Mais quelques heures plus tard, la chancelière se heurtait à un tout autre visage de l’Amérique. Sur le climat et les réfugiés, les discussions n’ont abouti qu’à un constat de désaccord. Pour conquérir Donald Trump, Angela Merkel n’avait pourtant pas ménagé ses efforts : outre son voyage à Washington, à la mi-mars, elle avait invité, fin avril, sa fille Ivanka Trump à Berlin à participer à ses côtés à une discussion sur le rôle des femmes dans l’économie dans le cadre du G20, en présence notamment de la directrice générale du Fonds monétaire international (FMI) Christine Lagarde.

Peine perdue. Durant le sommet, Donald Trump s’en est une fois de plus pris ouvertement aux excédents commerciaux allemands, jugés « très, très mauvais » (« bad, very bad »).

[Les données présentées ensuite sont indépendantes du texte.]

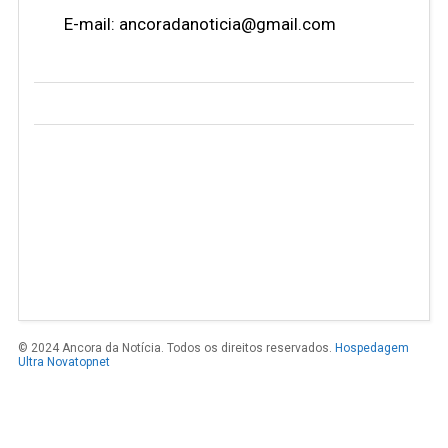
E-mail: ancoradanoticia@gmail.com
© 2024 Ancora da Notícia. Todos os direitos reservados.
Hospedagem
Ultra Novatopnet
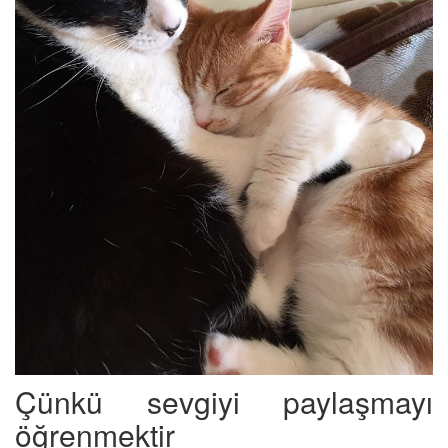
Çünkü sevgiyi paylaşmayı
öğrenmektir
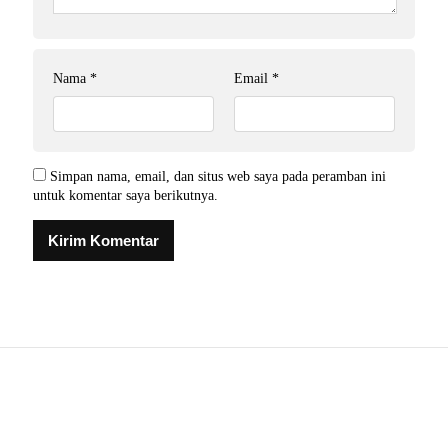
Nama
*
Email
*
Simpan nama, email, dan situs web saya pada peramban ini
untuk komentar saya berikutnya.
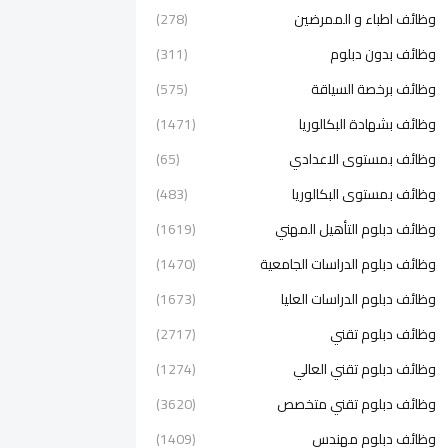
وظائف اطباء و الممرضين
(278)
وظائف بدون دبلوم
(311)
وظائف برخصة السياقة
(575)
وظائف بشهادة البكالوريا
(1471)
وظائف بمستوى الاعدادي
(65)
وظائف بمستوى البكالوريا
(483)
وظائف دبلوم التأهيل المهني
(1619)
وظائف دبلوم الدراسات الجامعية
(1470)
وظائف دبلوم الدراسات العليا
(1673)
وظائف دبلوم تقني
(2717)
وظائف دبلوم تقني العالي
(1274)
وظائف دبلوم تقني متخصص
(3620)
وظائف دبلوم مهندس
(1409)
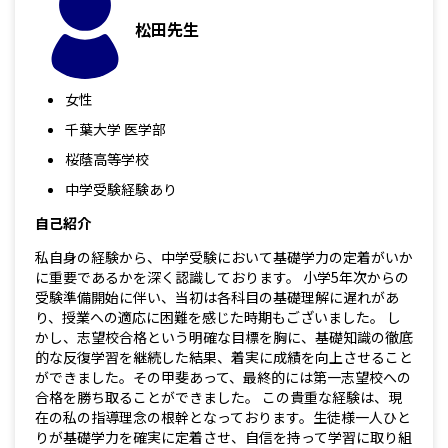
松田先生
女性
千葉大学 医学部
桜蔭高等学校
中学受験経験あり
自己紹介
私自身の経験から、中学受験において基礎学力の定着がいか
に重要であるかを深く認識しております。 小学5年次からの
受験準備開始に伴い、当初は各科目の基礎理解に遅れがあ
り、授業への適応に困難を感じた時期もございました。 し
かし、志望校合格という明確な目標を胸に、基礎知識の徹底
的な反復学習を継続した結果、着実に成績を向上させること
ができました。その甲斐あって、最終的には第一志望校への
合格を勝ち取ることができました。 この貴重な経験は、現
在の私の指導理念の根幹となっております。生徒様一人ひと
りが基礎学力を確実に定着させ、自信を持って学習に取り組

La déception affichée par Angela Merkel suite au sommet de Taormine marque un moment délicat dans les relations germano-américaines. La droite allemande a toujours mis l’alliance avec les Etats-Unis au cœur de sa conception de la politique extérieure. En 2003, elle avait ainsi défendu, contre le chancelier Gerhard Schröder, le soutien de Berlin à l’intervention américaine et britannique en Irak au nom de l’alliance avec Washington, et de leur « communauté de valeurs ».

La « communauté de valeurs » remise en cause

La réunion du G7 a été jugée catastrophique par la délégation allemande. Donald Trump incarne une Amérique moins coopérative que celle de Barack Obama. | Andrew Medichini / AP

Cette alliance s’appuie traditionnellement sur des événements historiques profondément marqués dans l’esprit des Allemands. L’ami américain est celui du Plan Marshall, du Pont aérien ou encore de la défense des libertés incarnée notamment par le fameux discours de John Fitzgerald Kennedy à Berlin en 1963 (« ich bin ein Berliner »). Cette Amérique-là semble désormais bien loin aux yeux d’Angela Merkel.

Les conséquences sont multiples. Sur le plan de la défense, la chancelière confirme ce qui est clair depuis plusieurs années : l’Union européenne – et notamment l’Allemagne –, doit investir davantage pour sa défense et ne plus compter uniquement sur l’aide militaire américaine pour assurer sa sécurité.

Plus grave, la coopération sur certains sujets ne va désormais plus nécessairement de soi : la « communauté de valeurs » est remise en cause ; jamais l’étendue des désaccords entre Berlin et Washington, sur le fond comme sur la forme, n’avait été à ce point présentée au grand jour.